Rayleigh旋转梁的动力学建模与动态稳定性分析

Modeling and dynamic stability analysis of spinning Rayleigh beams

基于Rayleigh梁理论,通过欧拉角,运用Hamilton原理,建立了柔性自转轴在Euler坐标系下和Lagrange坐标系下的动力学方程,两个方程相比,Euler坐标系下的动力学方程增加了一个离心力项。运用Galerkin方法对两组方程离散,运用Matlab的数值方法求解了系统的频率和模态。由模态分析得出,离心力项会使陀螺系统的模态在一定转速下由反进动转变为正进动模态;由稳定性分析得出,当转速足够大时,离心力项会使陀螺系统发生颤振失稳现象。

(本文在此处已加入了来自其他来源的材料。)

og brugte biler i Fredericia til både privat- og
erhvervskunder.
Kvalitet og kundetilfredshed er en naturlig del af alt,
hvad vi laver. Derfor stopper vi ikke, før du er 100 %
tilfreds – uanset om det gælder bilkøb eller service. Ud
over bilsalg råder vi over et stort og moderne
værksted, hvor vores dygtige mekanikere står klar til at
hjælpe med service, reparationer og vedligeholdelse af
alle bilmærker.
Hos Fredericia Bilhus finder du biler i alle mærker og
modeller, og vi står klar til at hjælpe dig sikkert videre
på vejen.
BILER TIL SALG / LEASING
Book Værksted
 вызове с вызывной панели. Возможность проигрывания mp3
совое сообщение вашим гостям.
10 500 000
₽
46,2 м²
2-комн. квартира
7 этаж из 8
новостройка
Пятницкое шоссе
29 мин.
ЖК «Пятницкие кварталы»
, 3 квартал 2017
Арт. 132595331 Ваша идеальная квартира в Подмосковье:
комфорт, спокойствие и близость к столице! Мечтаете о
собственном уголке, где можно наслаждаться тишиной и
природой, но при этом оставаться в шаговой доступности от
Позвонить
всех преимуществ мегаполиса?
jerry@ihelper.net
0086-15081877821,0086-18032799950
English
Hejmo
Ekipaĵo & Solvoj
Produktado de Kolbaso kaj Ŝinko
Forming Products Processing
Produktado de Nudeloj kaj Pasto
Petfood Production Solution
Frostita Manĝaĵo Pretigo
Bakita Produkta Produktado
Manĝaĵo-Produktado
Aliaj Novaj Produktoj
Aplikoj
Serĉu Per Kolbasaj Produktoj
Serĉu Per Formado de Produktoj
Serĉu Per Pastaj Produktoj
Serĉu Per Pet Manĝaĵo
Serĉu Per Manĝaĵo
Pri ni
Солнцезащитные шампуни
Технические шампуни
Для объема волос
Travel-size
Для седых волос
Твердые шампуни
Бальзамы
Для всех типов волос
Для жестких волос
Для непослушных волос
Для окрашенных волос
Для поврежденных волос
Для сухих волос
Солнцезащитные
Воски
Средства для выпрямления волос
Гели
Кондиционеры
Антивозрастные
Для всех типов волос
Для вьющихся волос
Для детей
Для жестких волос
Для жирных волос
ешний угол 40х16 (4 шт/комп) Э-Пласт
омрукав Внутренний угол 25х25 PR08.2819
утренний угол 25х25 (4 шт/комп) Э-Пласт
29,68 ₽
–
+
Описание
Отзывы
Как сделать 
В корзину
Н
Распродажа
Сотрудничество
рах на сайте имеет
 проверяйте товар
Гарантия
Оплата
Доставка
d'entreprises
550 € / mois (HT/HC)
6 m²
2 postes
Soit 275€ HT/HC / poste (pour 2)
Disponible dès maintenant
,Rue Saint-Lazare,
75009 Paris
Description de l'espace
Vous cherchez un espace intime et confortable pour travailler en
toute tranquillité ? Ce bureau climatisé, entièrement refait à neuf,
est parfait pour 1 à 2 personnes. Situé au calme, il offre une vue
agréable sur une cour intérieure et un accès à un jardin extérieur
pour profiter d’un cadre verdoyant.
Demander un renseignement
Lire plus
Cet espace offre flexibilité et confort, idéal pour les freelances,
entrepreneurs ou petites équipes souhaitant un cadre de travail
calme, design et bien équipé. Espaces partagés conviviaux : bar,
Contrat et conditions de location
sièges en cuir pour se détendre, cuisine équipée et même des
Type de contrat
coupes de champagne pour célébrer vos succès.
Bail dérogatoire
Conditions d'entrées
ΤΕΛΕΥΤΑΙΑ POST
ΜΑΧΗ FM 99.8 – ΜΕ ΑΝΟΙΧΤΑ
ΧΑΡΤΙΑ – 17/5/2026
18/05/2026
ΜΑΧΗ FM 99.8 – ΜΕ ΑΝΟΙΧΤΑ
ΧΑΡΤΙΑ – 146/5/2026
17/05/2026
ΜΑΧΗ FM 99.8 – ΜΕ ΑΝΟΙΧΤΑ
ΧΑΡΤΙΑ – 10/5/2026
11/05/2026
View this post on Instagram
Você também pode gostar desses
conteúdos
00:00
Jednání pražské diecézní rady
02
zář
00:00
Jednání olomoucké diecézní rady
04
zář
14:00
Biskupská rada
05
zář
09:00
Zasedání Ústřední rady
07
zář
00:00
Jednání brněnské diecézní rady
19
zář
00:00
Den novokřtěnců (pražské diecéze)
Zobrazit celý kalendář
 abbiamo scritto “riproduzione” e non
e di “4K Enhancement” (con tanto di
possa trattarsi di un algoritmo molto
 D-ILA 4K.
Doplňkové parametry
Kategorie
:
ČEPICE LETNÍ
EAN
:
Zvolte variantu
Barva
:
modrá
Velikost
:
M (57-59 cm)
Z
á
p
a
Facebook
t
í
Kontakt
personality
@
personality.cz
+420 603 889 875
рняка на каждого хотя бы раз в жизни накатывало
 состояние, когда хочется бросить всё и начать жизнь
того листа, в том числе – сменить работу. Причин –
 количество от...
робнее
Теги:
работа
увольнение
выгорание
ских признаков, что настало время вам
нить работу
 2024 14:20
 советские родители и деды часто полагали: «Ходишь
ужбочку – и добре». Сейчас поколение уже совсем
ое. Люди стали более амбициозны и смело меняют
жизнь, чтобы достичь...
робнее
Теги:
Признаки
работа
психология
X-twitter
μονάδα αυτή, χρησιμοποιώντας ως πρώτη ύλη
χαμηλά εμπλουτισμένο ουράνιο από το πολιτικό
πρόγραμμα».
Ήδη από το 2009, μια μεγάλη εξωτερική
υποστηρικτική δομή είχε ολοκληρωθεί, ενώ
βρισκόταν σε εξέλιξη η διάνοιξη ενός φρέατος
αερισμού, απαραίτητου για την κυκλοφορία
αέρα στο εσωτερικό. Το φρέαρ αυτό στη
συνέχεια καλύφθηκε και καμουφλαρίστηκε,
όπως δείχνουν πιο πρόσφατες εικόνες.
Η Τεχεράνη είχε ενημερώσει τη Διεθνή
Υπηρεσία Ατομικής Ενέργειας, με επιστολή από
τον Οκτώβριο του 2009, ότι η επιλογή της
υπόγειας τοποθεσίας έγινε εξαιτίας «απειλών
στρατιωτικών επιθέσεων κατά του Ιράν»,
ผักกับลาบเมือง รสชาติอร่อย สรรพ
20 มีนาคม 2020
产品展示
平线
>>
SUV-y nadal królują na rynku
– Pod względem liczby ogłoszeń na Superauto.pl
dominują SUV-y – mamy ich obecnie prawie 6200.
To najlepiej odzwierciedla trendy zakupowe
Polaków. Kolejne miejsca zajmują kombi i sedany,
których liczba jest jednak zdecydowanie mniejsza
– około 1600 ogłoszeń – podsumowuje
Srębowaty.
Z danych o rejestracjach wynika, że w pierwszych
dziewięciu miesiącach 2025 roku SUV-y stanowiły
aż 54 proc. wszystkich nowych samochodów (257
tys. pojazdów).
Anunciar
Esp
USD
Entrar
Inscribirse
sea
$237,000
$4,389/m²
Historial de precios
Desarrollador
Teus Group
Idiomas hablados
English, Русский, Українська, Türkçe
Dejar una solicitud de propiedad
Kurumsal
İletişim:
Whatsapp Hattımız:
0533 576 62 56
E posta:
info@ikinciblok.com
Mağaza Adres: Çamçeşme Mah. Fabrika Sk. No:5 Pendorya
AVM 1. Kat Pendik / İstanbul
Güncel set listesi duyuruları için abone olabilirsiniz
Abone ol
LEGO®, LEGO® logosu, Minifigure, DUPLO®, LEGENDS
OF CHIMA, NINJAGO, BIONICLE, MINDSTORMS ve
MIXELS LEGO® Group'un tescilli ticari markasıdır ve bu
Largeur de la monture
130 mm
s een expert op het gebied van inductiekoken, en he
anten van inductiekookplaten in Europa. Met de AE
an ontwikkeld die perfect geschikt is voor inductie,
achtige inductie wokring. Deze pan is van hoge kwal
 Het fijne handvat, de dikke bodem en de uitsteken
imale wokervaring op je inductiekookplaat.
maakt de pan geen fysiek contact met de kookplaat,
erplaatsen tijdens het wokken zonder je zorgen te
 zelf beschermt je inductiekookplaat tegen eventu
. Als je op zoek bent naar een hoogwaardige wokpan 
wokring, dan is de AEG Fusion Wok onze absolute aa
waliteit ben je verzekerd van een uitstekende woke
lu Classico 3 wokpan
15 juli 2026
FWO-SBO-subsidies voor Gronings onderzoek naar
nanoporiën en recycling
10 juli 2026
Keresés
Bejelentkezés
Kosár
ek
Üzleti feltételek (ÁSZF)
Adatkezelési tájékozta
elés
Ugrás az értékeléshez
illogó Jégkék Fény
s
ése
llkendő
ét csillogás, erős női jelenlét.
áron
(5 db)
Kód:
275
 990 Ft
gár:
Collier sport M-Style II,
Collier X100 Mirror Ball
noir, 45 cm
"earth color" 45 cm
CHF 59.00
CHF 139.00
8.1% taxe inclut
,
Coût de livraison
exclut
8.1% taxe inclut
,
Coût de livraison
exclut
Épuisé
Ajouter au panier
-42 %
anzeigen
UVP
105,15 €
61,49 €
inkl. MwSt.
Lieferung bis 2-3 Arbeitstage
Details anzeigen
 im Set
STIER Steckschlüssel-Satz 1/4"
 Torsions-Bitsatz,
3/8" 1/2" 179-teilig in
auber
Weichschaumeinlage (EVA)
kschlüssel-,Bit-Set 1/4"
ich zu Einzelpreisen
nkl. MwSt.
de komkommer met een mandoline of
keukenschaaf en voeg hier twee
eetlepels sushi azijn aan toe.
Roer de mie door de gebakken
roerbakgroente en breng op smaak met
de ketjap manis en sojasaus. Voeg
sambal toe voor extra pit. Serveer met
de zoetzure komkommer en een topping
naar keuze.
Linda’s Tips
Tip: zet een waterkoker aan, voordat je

Based on the Rayleigh beam theory and using the Euler angle and the principle of Hamilton, the dynamic equations of the flexible rotation axis under the Euler coordinate system and the Lagrange coordinate are established. In comparison with the two equations, a centrifugal force term is added to the dynamic equation in the Euler coordinate system. The Galerkin method is used to discretize the two sets of equations. The frequency and mode of the system are solved by using the numerical commercial code of Matlab. From modal analysis, it is concluded that the centrifugal force makes the gyro system change from the reverse precession to the forward precession mode at a certain speed, and the stability analysis shows that when the speed is large enough, the centrifugal force will cause the flutter instability of the gyro system.